Antoine Comte, éditorialiste politique à 42mag.fr : Bruno Retailleau semble vouloir éviter de porter la responsabilité du bilan du macronisme, qui est globalement peu favorable depuis 2017, peu importe le sujet abordé. Dans les sondages, on observe un président en chute libre dans l’opinion, tout comme un Premier ministre, François Bayrou, encore plus déprécié. La tactique consiste donc à se détacher au maximum du macronisme, et éventuellement à éviter de sombrer avec lui en cas de motion de censure au moment de voter le budget 2026 à l’automne. Cela dit, dans cette interview accordée à Valeurs actuelles, Bruno Retailleau adopte une posture d’ »en même temps ». Présent à la fois en tant que président des Républicains et ministre de l’Intérieur, il critique ce qu’il reproche à Emmanuel Macron, notamment cette ambiguïté dans la gestion politique. Il est ironique de dénoncer le « en même temps » du macronisme alors que Retailleau agit de manière similaire, même s’il ne partage pas la même idéologie politique, leur méthode de faire de la politique se rapproche.
Pourquoi Retailleau a-t-il choisi « Valeurs actuelles » pour cette prise de parole critique envers le gouvernement ?

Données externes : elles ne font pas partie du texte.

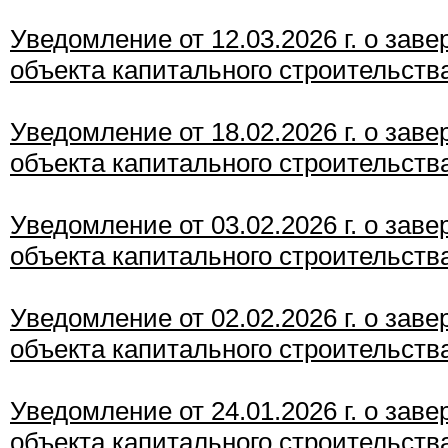
Уведомление от 12.03
.2026 г. о зав
объекта капитального строительств
Уведомление от 18.02.2026 г. о зав
объекта капитального строительств
Уведомление от 03.02.2026 г. о зав
объекта капитального строительств
Уведомление от 02.02
.2026 г. о зав
объекта капитального строительств
Уведомление от 24.01
.2026
г. о зав
объекта капитального строительств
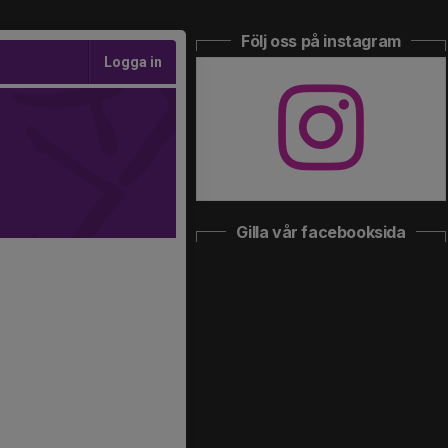
Följ oss på instagram
Logga in
Gilla vår facebooksida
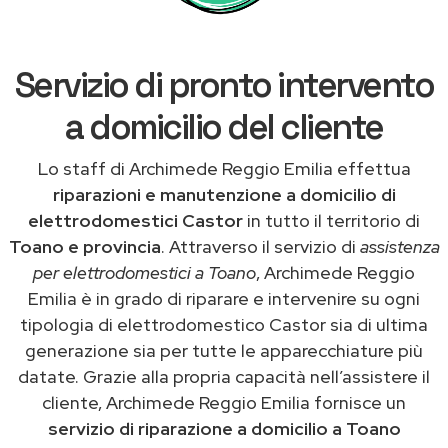
Servizio di pronto intervento
a domicilio del cliente
Lo staff di Archimede Reggio Emilia effettua
riparazioni e manutenzione a domicilio di
elettrodomestici Castor
in tutto il territorio di
Toano e provincia
. Attraverso il servizio di
assistenza
per elettrodomestici a Toano
, Archimede Reggio
Emilia è in grado di riparare e intervenire su ogni
tipologia di elettrodomestico Castor sia di ultima
generazione sia per tutte le apparecchiature più
datate. Grazie alla propria capacità nell’assistere il
cliente, Archimede Reggio Emilia fornisce un
servizio di riparazione a domicilio a Toano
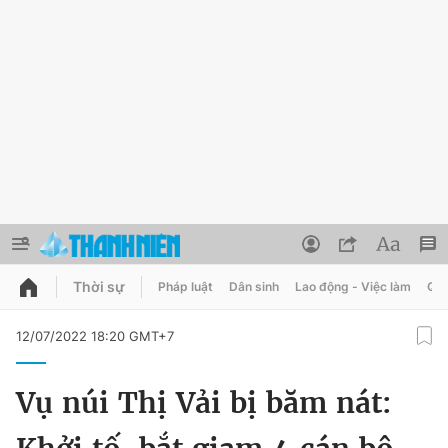
Thời sự
Pháp luật
Dân sinh
Lao động - Việc làm
Quy
QUẢNG CÁO
ĐẶT BÁO
12/07/2022 18:20 GMT+7
Thông tin tài khoản
Vụ núi Thị Vải bị băm nát:
Đổi mật khẩu
Chuyên mục
Tin đã lưu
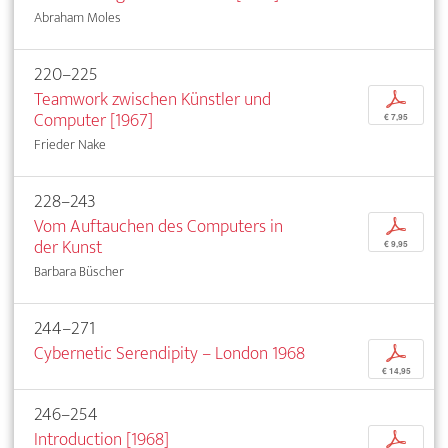
Abraham Moles
220–225
Teamwork zwischen Künstler und
p
Computer [1967]
€ 7,95
Frieder Nake
228–243
Vom Auftauchen des Computers in
p
der Kunst
€ 9,95
Barbara Büscher
244–271
Cybernetic Serendipity – London 1968
p
€ 14,95
246–254
Introduction [1968]
p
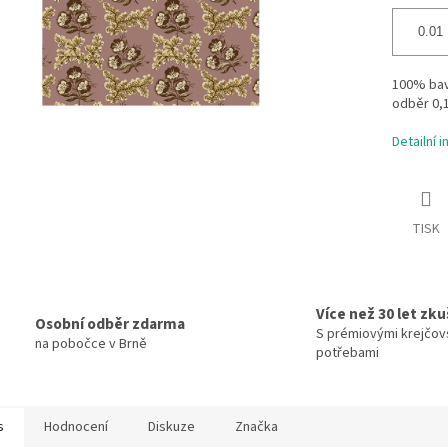
100% bavl
odběr 0,
Detailní 
TISK
Více než 30 let zk
Osobní odběr zdarma
S prémiovými krejčov
na pobočce v Brně
potřebami
s
Hodnocení
Diskuze
Značka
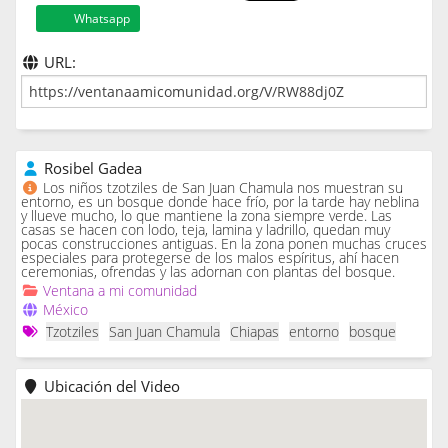
Whatsapp
URL:
Rosibel Gadea
Los niños tzotziles de San Juan Chamula nos muestran su
entorno, es un bosque donde hace frío, por la tarde hay neblina
y llueve mucho, lo que mantiene la zona siempre verde. Las
casas se hacen con lodo, teja, lamina y ladrillo, quedan muy
pocas construcciones antiguas. En la zona ponen muchas cruces
especiales para protegerse de los malos espíritus, ahí hacen
ceremonias, ofrendas y las adornan con plantas del bosque.
Ventana a mi comunidad
México
Tzotziles
San Juan Chamula
Chiapas
entorno
bosque
Ubicación del Video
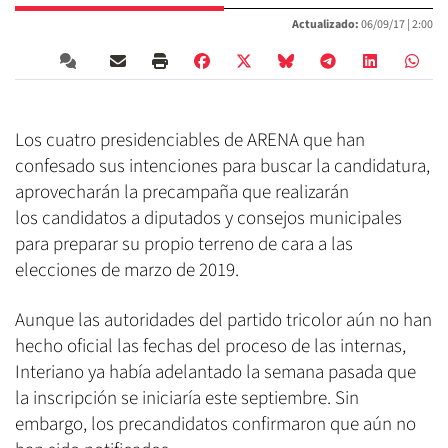
Actualizado:
06/09/17 |
2:00
Los cuatro presidenciables de ARENA que han
confesado sus intenciones para buscar la candidatura,
aprovecharán la precampaña que realizarán
los candidatos a diputados y consejos municipales
para preparar su propio terreno de cara a las
elecciones de marzo de 2019.
Aunque las autoridades del partido tricolor aún no han
hecho oficial las fechas del proceso de las internas,
Interiano ya había adelantado la semana pasada que
la inscripción se iniciaría este septiembre. Sin
embargo, los precandidatos confirmaron que aún no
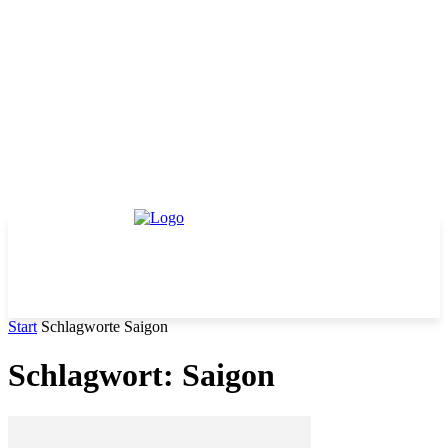
Start
Schlagworte
Saigon
Schlagwort: Saigon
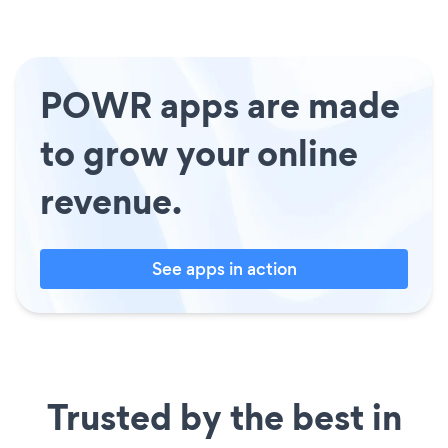
POWR apps are made
to grow your online
revenue.
See apps in action
Trusted by the best in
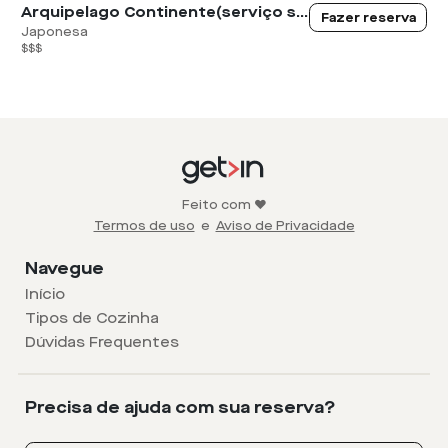
Arquipelago Continente(serviço sequencia no jantar)
Fazer reserva
Japonesa
$$$
Feito com ❤️
Termos de uso
e
Aviso de Privacidade
Navegue
Início
Tipos de Cozinha
Dúvidas Frequentes
Precisa de ajuda com sua reserva?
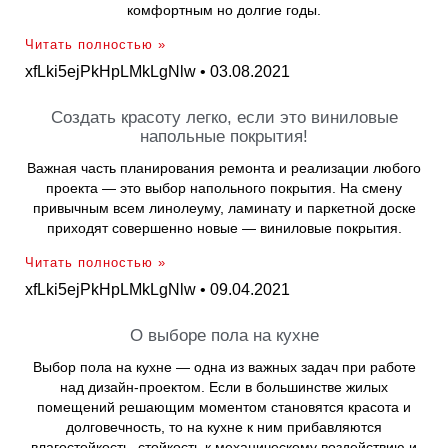
комфортным но долгие годы.
Читать полностью »
xfLki5ejPkHpLMkLgNlw
03.08.2021
Создать красоту легко, если это виниловые
напольные покрытия!
Важная часть планирования ремонта и реализации любого
проекта — это выбор напольного покрытия. На смену
привычным всем линолеуму, ламинату и паркетной доске
приходят совершенно новые — виниловые покрытия.
Читать полностью »
xfLki5ejPkHpLMkLgNlw
09.04.2021
О выборе пола на кухне
Выбор пола на кухне — одна из важных задач при работе
над дизайн-проектом. Если в большинстве жилых
помещений решающим моментом становятся красота и
долговечность, то на кухне к ним прибавляются
влагостойкость, стойкость к механическому воздействию и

William Thay : Bruno Retailleau souhaite s’adresser à une partie de l’électorat traditionnellement acquis au Rassemblement national, et cela pour plusieurs raisons. D’une part, tout le potentiel de récupération auprès des électeurs macronistes semble désormais épuisé et est en train de basculer progressivement vers les Républicains. Si l’on examine les sondages en vue d’élections législatives anticipées – par exemple en cas de dissolution –, on constate que LR parvient à tenir tête à Renaissance, confirmant qu’ils ont déjà capté autant d’électeurs macronistes que possible. Pour que LR puisse franchir la barre du second tour lors de la présidentielle – et donc pour que Retailleau ait une chance de s’y qualifier –, il lui faudra conquérir 5 à 10 points supplémentaires. Or, cette augmentation ne viendra pas uniquement des électeurs d’Emmanuel Macron mais devra surtout venir de ceux du Rassemblement national. Ces derniers votent historiquement pour Marine Le Pen ou Jordan Bardella, principalement en raison de leur opposition au président sortant. Il est assez rare, dans l’histoire de la Ve République, que le même camp reste au pouvoir sans discontinuer. Ce que Bruno Retailleau cherche à faire, c’est clairement se positionner comme un candidat capable de débloquer l’action publique.
Est-il pertinent pour Bruno Retailleau de cibler le lectorat de « Valeurs actuelles » et potentiellement les électeurs du Rassemblement national ? Quelle est la réaction du RN face à cette stratégie ?
Antoine Comte : L’avenir nous le dira. Ce qui est sûr, c’est que Retailleau tente forcément de capter une partie des voix d’extrême droite.